» YOUR TASK
Output the lines of the items below without changes, starting with the line that contains "family: Onagraceae" and continuing through the line that contains "genus: Digitaria". Omit the pictures.

» RECORDS FOR THIS TASK

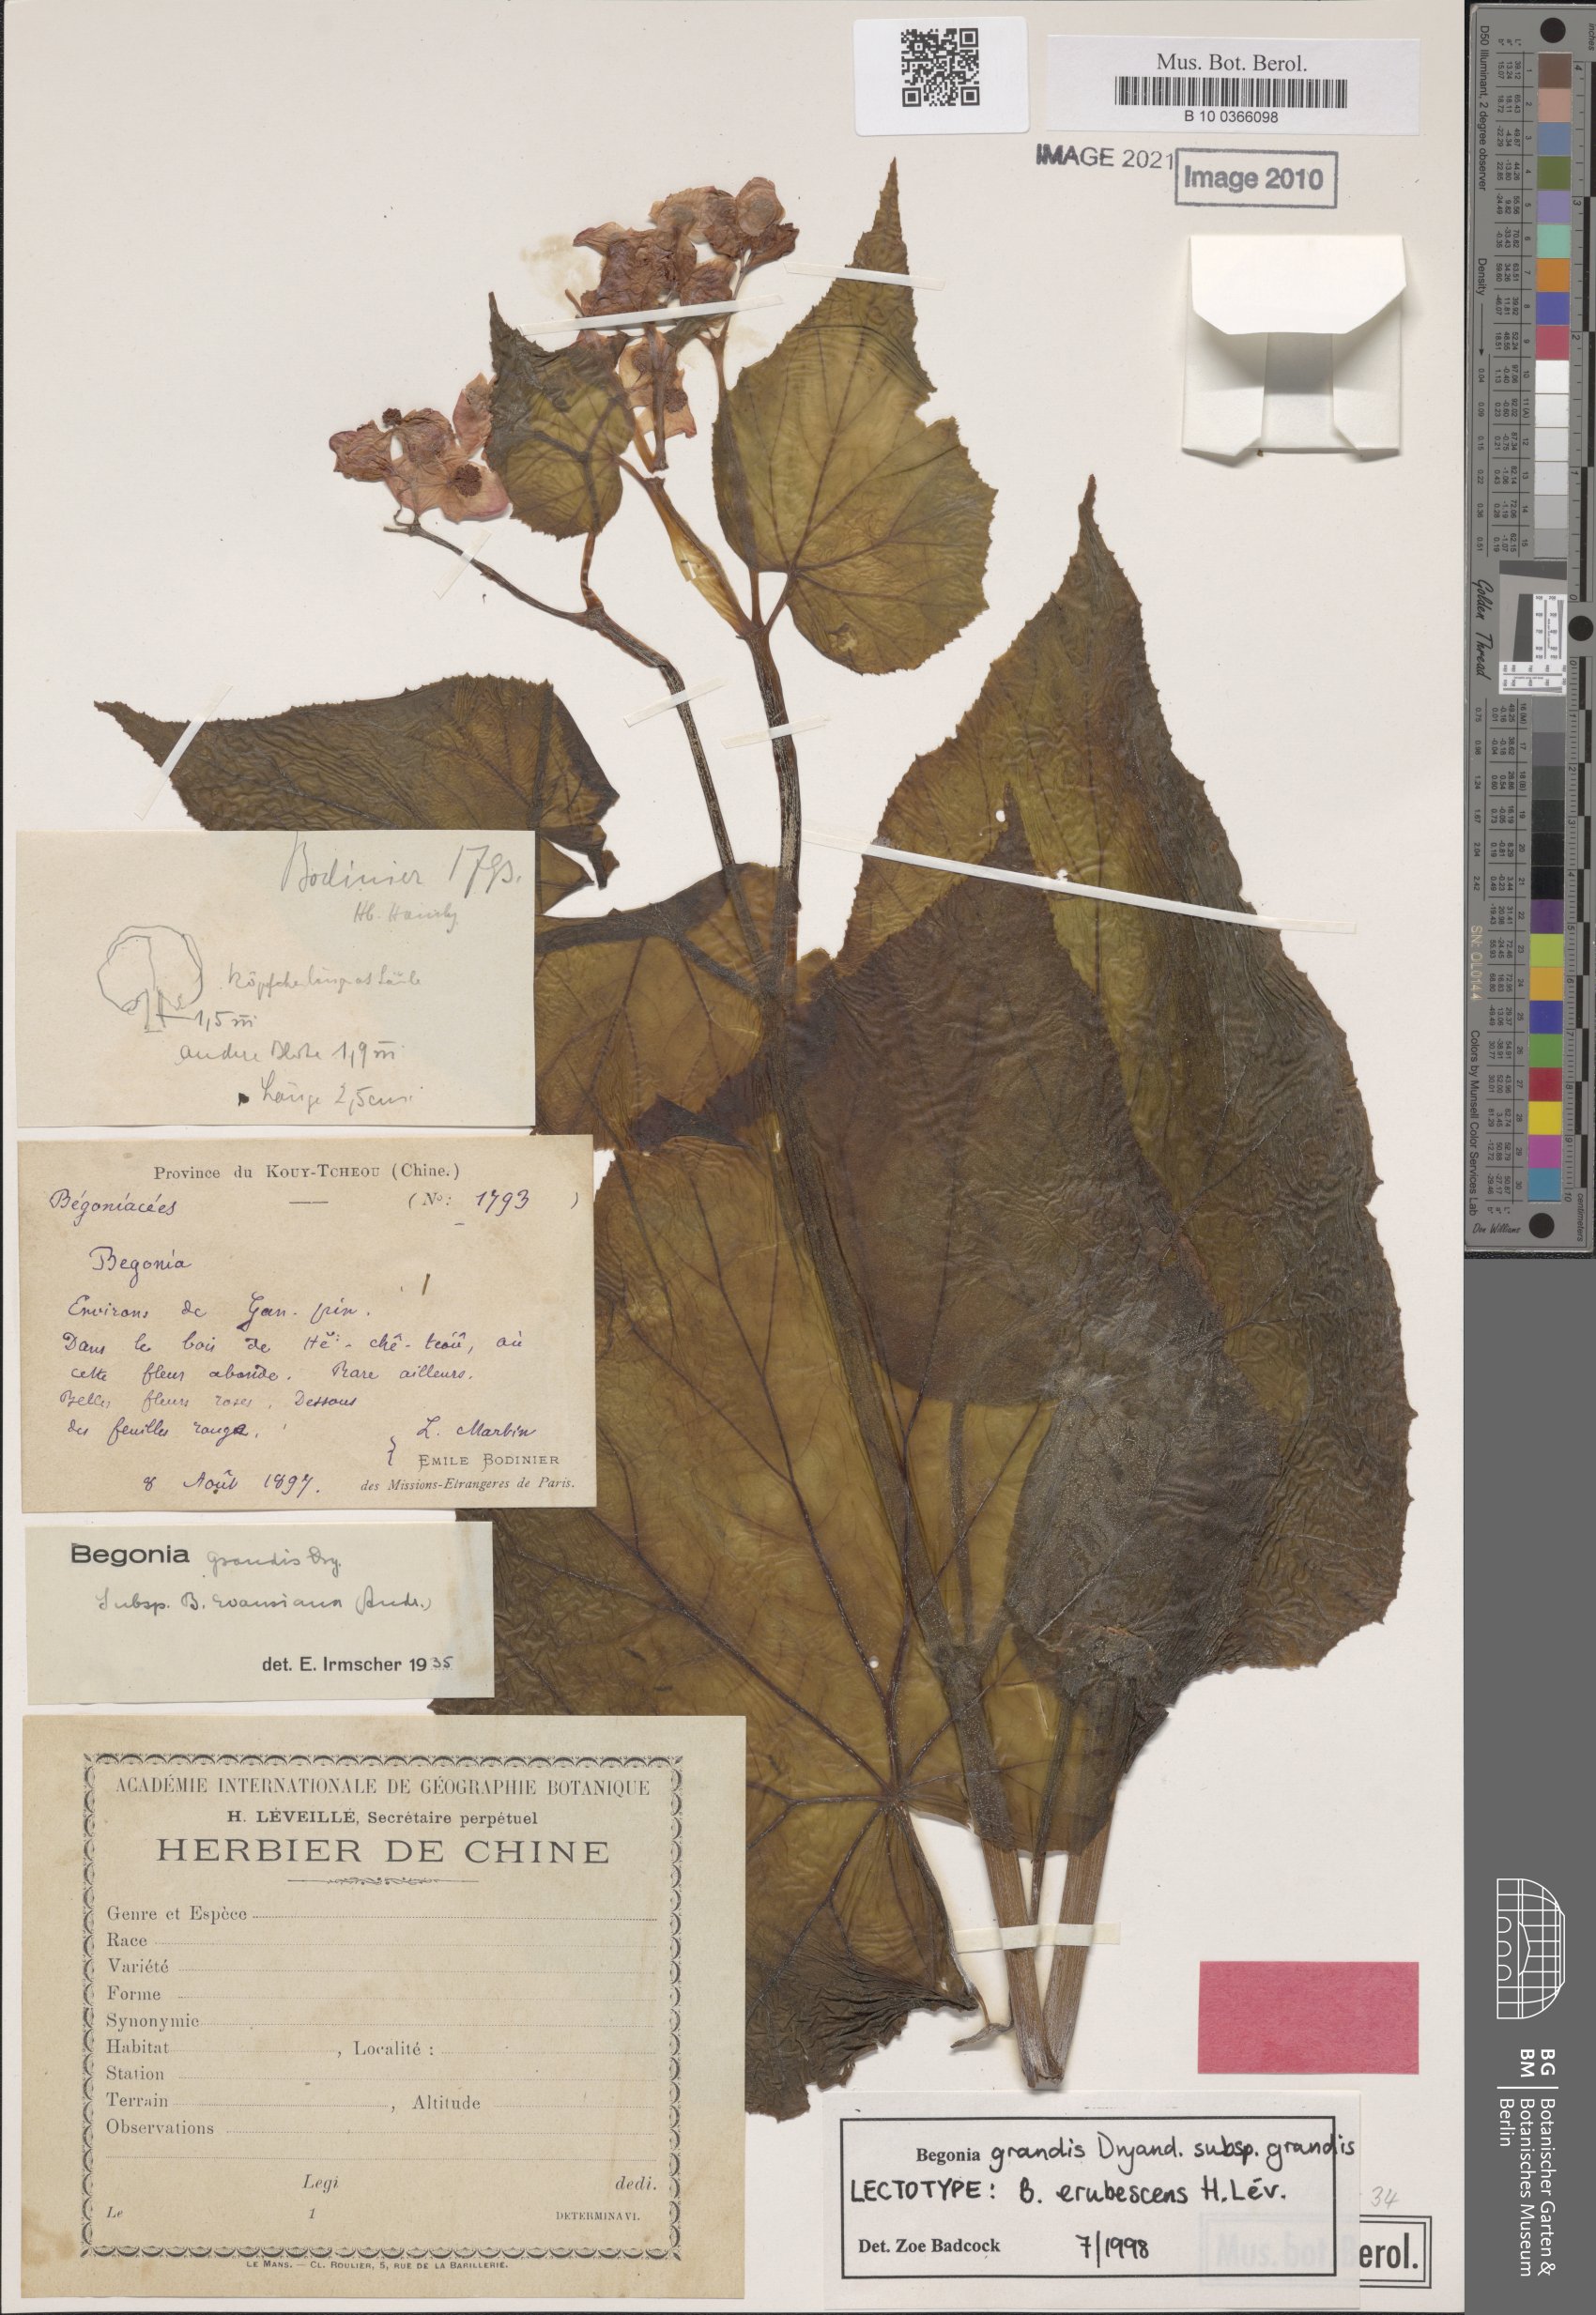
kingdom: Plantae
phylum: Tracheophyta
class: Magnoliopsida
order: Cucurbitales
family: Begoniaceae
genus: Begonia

* * *

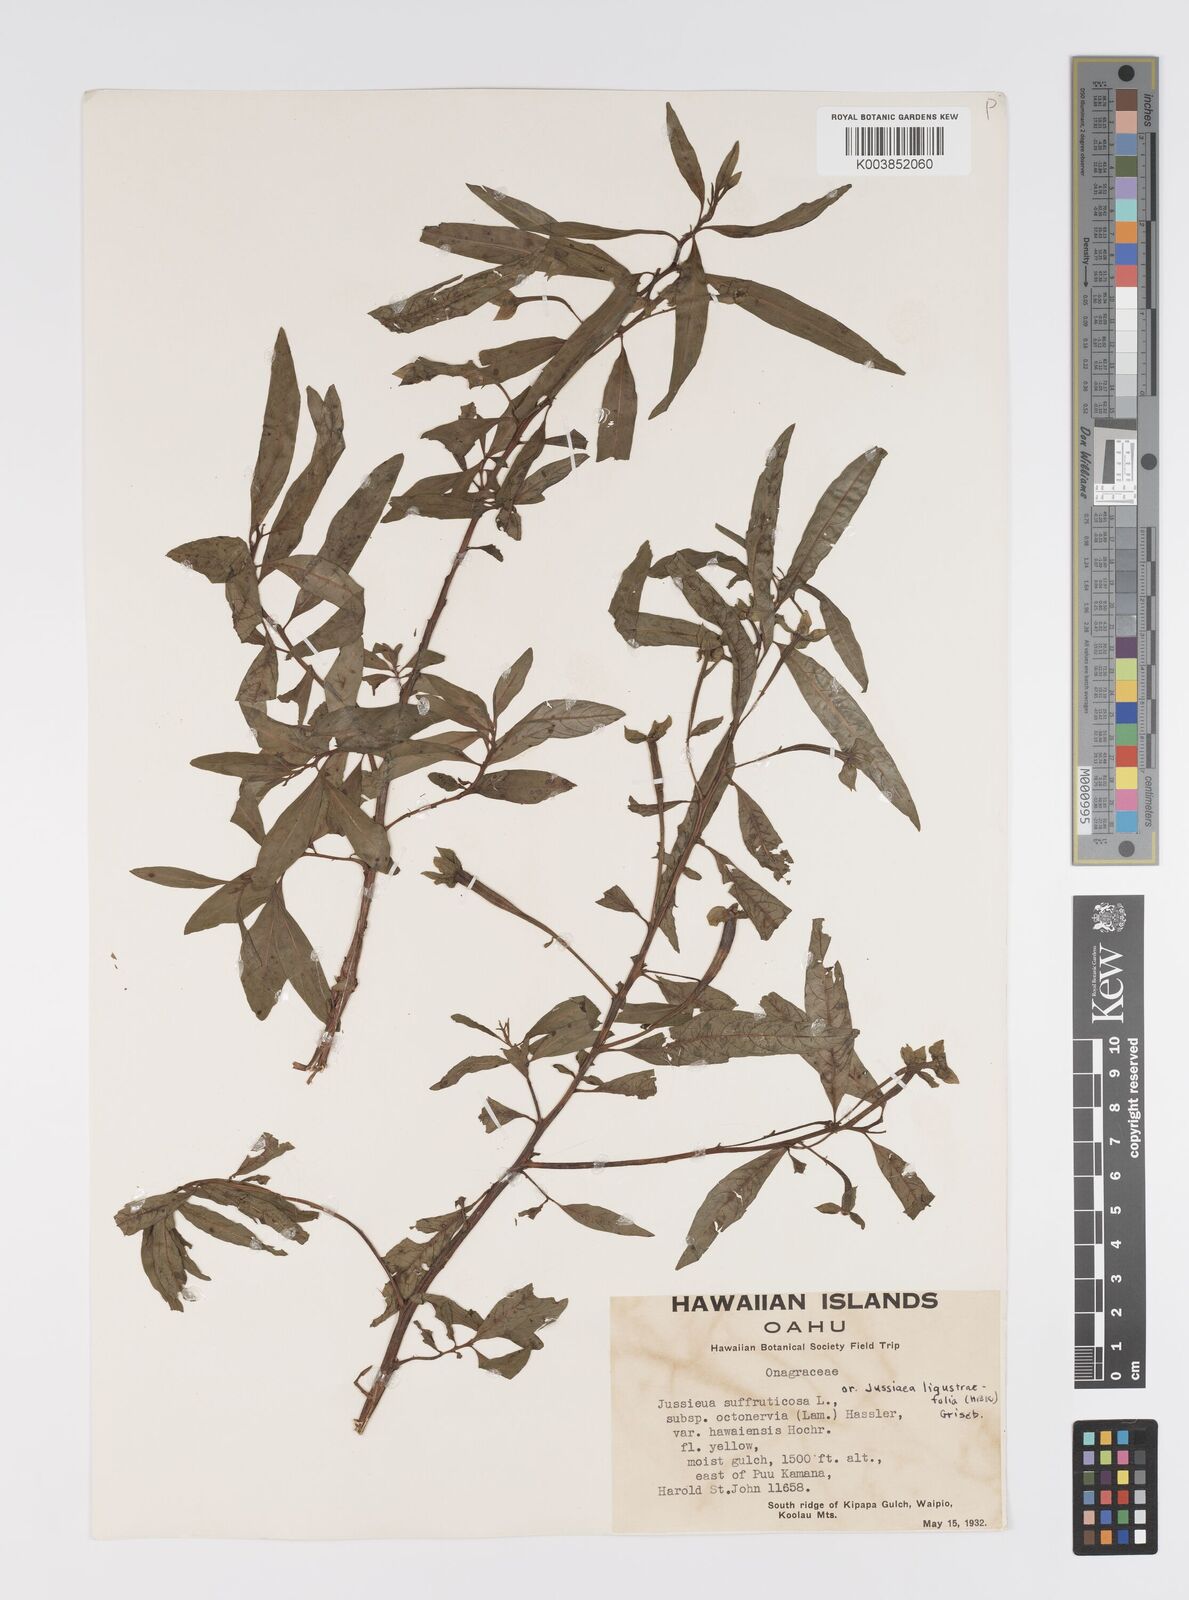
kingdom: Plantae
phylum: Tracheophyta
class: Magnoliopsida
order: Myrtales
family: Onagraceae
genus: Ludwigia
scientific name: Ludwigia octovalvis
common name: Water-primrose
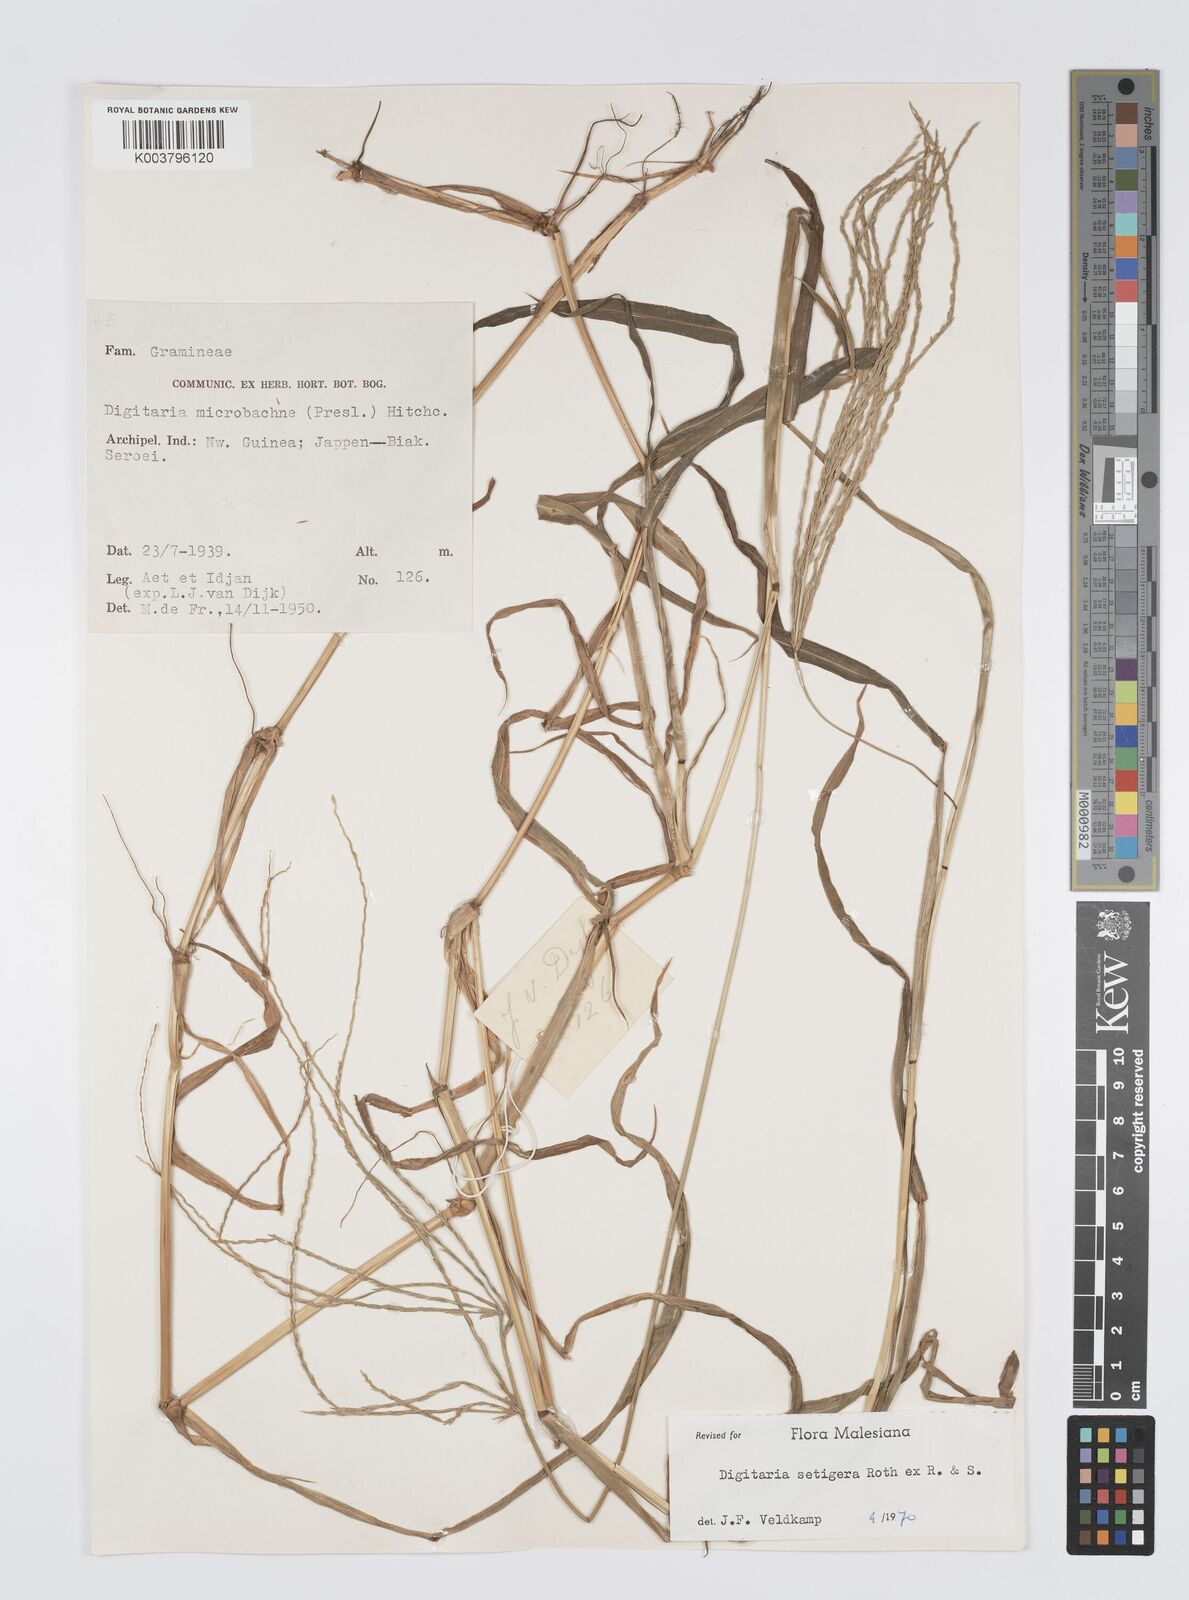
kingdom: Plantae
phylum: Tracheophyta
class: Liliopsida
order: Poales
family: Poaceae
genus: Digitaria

==

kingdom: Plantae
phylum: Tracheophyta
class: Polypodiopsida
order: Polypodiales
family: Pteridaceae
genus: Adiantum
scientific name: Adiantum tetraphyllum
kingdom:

» TASK RESULT
family: Onagraceae
genus: Ludwigia
scientific name: Ludwigia octovalvis
common name: Water-primrose
kingdom: Plantae
phylum: Tracheophyta
class: Liliopsida
order: Poales
family: Poaceae
genus: Digitaria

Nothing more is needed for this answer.